John suggested I might “want to do away with the CSTs altogether,” but I wouldn’t go that far. I accept that a school district could use California Standards Tests and other measures in a useful way to observe significant trends in schools in the district, or among certain groups of students; that’s what the tests are designed to do, and what I assume to be their valid use per NCME/APA/AERA guidelines. However, in their zeal to improve teacher evaluation, too many districts and reformers are trying to double-down on the same limited tools they’re already over-invested in. When they do so, they risk creating an inferior evaluation system. John called attention to the portion of the Brookings report that says other types of evaluation have their flaws too. Let’s consider, for example, lesson observations as an evaluation tool. Their great advantage over test scores is that they can be tailored to examine every facet of teacher practice, they can be repeated, they can be recorded and analyzed – all of which will engage participants in meaningful examination of professional practices.
In the book Instruction That Measures Up: Successful Teaching in the Age of Accountability, W. James Popham offers up this summary based on his decades of work in the field: “Because of the inherent particularism enveloping a teacher’s endeavors, I believe the evaluation of teaching must fundamentally rest on the professional judgment of well-trained colleagues” (146). In an op-ed published last year (“Test Scores and Teacher Competency”), Popham wrote that tests for teacher evaluation are only appropriate if the teachers know what will be tested, and the tests measure what the teacher taught. “If either of these two requirements has not been satisfied, then the use of students’ test scores to evaluate teachers is unwarranted. Regrettably, at the moment, in almost all of our 50 states, neither of these requisite conditions has been satisfied” (emphasis added).
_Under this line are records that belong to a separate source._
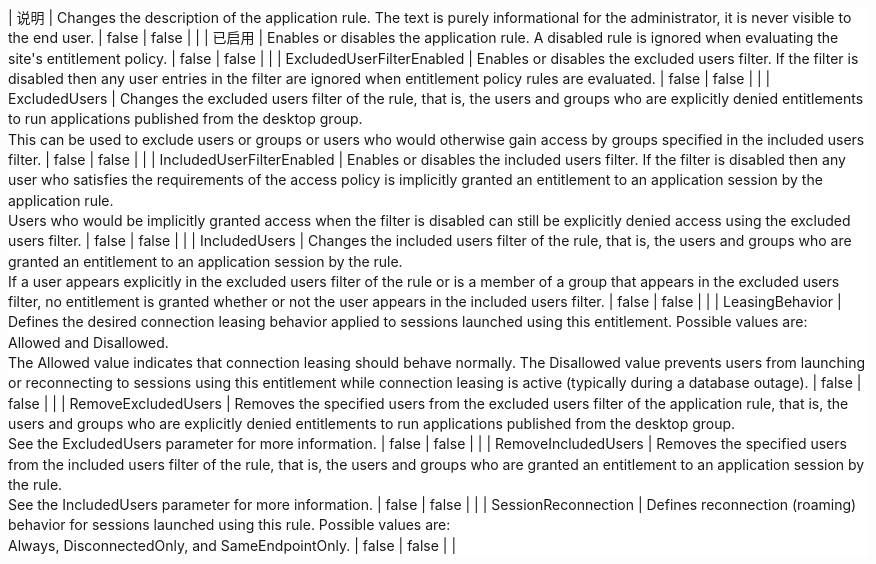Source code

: | 说明                        | Changes the description of the application rule. The text is purely informational for the administrator, it is never visible to the end user.                                                                                                                                                                                                                                                                    | false | false                 |                                                                                        |
| 已启用                       | Enables or disables the application rule. A disabled rule is ignored when evaluating the site's entitlement policy.                                                                                                                                                                                                                                                                                              | false | false                 |                                                                                        |
| ExcludedUserFilterEnabled | Enables or disables the excluded users filter. If the filter is disabled then any user entries in the filter are ignored when entitlement policy rules are evaluated.                                                                                                                                                                                                                                            | false | false                 |                                                                                        |
| ExcludedUsers             | Changes the excluded users filter of the rule, that is, the users and groups who are explicitly denied entitlements to run applications published from the desktop group.  
This can be used to exclude users or groups or users who would otherwise gain access by groups specified in the included users filter.                                                                                               | false | false                 |                                                                                        |
| IncludedUserFilterEnabled | Enables or disables the included users filter. If the filter is disabled then any user who satisfies the requirements of the access policy is implicitly granted an entitlement to an application session by the application rule.  
Users who would be implicitly granted access when the filter is disabled can still be explicitly denied access using the excluded users filter.                             | false | false                 |                                                                                        |
| IncludedUsers             | Changes the included users filter of the rule, that is, the users and groups who are granted an entitlement to an application session by the rule.  
If a user appears explicitly in the excluded users filter of the rule or is a member of a group that appears in the excluded users filter, no entitlement is granted whether or not the user appears in the included users filter.                          | false | false                 |                                                                                        |
| LeasingBehavior           | Defines the desired connection leasing behavior applied to sessions launched using this entitlement. Possible values are:  
Allowed and Disallowed.  
The Allowed value indicates that connection leasing should behave normally. The Disallowed value prevents users from launching or reconnecting to sessions using this entitlement while connection leasing is active (typically during a database outage). | false | false                 |                                                                                        |
| RemoveExcludedUsers       | Removes the specified users from the excluded users filter of the application rule, that is, the users and groups who are explicitly denied entitlements to run applications published from the desktop group.  
See the ExcludedUsers parameter for more information.                                                                                                                                           | false | false                 |                                                                                        |
| RemoveIncludedUsers       | Removes the specified users from the included users filter of the rule, that is, the users and groups who are granted an entitlement to an application session by the rule.  
See the IncludedUsers parameter for more information.                                                                                                                                                                              | false | false                 |                                                                                        |
| SessionReconnection       | Defines reconnection (roaming) behavior for sessions launched using this rule. Possible values are:  
Always, DisconnectedOnly, and SameEndpointOnly.                                                                                                                                                                                                                                                            | false | false                 |                                                                                        |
Can anyone out there rebut these experts head on, and overcome these obstacles to VAM-based teacher evaluation? So far, the answer is no. They fall back on what is statistically significant with current tests, though they can’t win the debate on what is educationally or intellectually significant about the tests. They say the tests will only be one of multiple measures, ignoring the long track record of failure when we assign any high stakes to such inadequate measures. They point to the fact that the practice is already in place, as if the bleeding of those patients should be acceptable because someone else has accepted it. Rather, I take exception to every one of those claims, and repeat, ad nauseum: you’re wrong. You’re very, very wrong. Stop the bleeding.